PHÈDRE

ou

DE LA BEAUTÉ DES ÂMES de PLATON

[273] La vraisemblance, soutenue d'un bout à l'autre du discours, voilà ce qui constitue tout l'art de la parole.

PHÈDRE

Tu as bien exposé, Socrate, ce que disent ceux qui se donnent pour maîtres dans l'art de discourir. Je me rappelle, en effet, que nous avons déjà brièvement touché cette question, car elle parait de suprême importance à ces maîtres de l'art.

SOCRATE

Tu as, à coup sûr, méticuleusement parcouru en tous sens les écrits de Tisias. Que pourtant Tisias nous dise encore si, par vraisemblance, il entend autre chose que ce qui parait être vrai à la foule

PHÈDRE

Pourrait-il entendre autre chose ?

SOCRATE

Ayant découvert, semble-t-il, cette ingénieuse règle d'art, il a écrit que, si un homme faible et courageux est traduit en justice pour avoir frappé un homme fort et lâche, et lui avoir dérobé son manteau ou autre chose, ni le fort ni le faible ne doivent dire la vérité. Le lâche ne doit pas soutenir qu'il a été battu par un seul homme courageux, et le courageux doit essayer de prouver qu'ils étaient tous deux seuls, en recourant à un argument de ce genre : " Comment, fort comme je suis, me serais-je attaqué à un homme aussi faible ? " Le lâche en répliquant n'avouera pas sa lâcheté, mais il aura recours à quelque autre mensonge qui donnera peut-être à son adversaire l'occasion de le confondre. Tout le reste est dans ce genre, et voilà ce qu'ils appellent s'exprimer avec art.

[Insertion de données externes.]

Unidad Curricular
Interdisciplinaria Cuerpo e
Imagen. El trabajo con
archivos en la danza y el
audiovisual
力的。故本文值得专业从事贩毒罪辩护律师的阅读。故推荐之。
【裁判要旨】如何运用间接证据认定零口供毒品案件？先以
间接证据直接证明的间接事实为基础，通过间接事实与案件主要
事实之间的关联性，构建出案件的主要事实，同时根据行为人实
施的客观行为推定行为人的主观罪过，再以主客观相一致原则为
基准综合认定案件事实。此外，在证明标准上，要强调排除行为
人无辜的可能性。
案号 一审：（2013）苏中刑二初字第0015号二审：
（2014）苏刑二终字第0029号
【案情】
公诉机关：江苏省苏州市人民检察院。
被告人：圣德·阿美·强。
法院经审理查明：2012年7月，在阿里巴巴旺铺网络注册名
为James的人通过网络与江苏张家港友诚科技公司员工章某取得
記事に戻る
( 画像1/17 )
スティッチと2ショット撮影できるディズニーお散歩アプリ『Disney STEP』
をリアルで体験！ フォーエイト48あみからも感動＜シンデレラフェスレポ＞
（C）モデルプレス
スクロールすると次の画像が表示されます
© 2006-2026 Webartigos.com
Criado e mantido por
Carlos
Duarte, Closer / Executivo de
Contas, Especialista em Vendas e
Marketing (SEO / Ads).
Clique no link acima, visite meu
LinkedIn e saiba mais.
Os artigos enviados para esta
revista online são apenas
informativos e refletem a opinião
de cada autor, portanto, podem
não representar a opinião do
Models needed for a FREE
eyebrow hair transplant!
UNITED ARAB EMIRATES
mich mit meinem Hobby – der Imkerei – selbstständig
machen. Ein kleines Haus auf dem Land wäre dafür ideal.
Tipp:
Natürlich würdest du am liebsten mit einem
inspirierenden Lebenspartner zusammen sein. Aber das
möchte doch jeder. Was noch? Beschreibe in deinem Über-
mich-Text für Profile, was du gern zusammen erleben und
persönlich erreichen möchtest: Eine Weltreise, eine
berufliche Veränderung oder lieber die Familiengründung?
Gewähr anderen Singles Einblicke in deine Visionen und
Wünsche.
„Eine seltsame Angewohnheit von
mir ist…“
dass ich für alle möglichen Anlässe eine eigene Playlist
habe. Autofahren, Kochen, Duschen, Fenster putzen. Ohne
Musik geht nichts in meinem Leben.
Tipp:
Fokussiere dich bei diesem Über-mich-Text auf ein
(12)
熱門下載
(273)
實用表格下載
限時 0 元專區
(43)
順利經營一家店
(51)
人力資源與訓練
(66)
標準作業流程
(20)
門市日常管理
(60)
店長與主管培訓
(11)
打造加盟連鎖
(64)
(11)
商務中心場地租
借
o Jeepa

N'est-ce pas vrai, Phèdre ?

PHÈDRE

Sans aucun doute.

SOCRATE

Ah ! c'était un homme redoutable, semble-t-il, que l'inventeur de cet art de cacher sa pensée, Tisias ou un autre, quel qu'il pût être et quel que fût le nom qu'il était fier de porter ! Mais, ami, ne pourrions-nous pas, oui ou non, dire à cet homme...

PHÈDRE

Quoi donc ?

SOCRATE

Ceci : " Tisias, bien avant que tu n'arrives, nous nous trouvions déjà avoir depuis longtemps affirmé que cette vraisemblance s'impose à la foule par sa ressemblance avec la vérité. Nous exposions naguère que celui qui connaît la vérité, sait aussi le mieux, en toutes circonstances, trouver ces ressemblances. Si tu as donc quelque autre chose à dire au sujet de l'art oratoire, nous sommes prêts à t'entendre ; sinon, nous nous en tiendrons aux principes que nous avons posés, et nous dirons que si l'orateur ne sait point dénombrer les différents caractères de ses auditeurs, s'il ne sait point diviser les choses en espèces, s'il est incapable de ramener à une seule idée chaque idée singulière, jamais il ne sera un orateur habile, autant du moins qu'il est possible à l'homme. Jamais d'ailleurs il n'acquerra ce talent sans un immense labeur. Si le sage assume cette peine, ce n'est point tant pour parler aux hommes et traiter avec eux, que pour être en état, dans la mesure où il le peut, de plaire aux dieux par ses paroles, et de leur être agréable en toute sa conduite.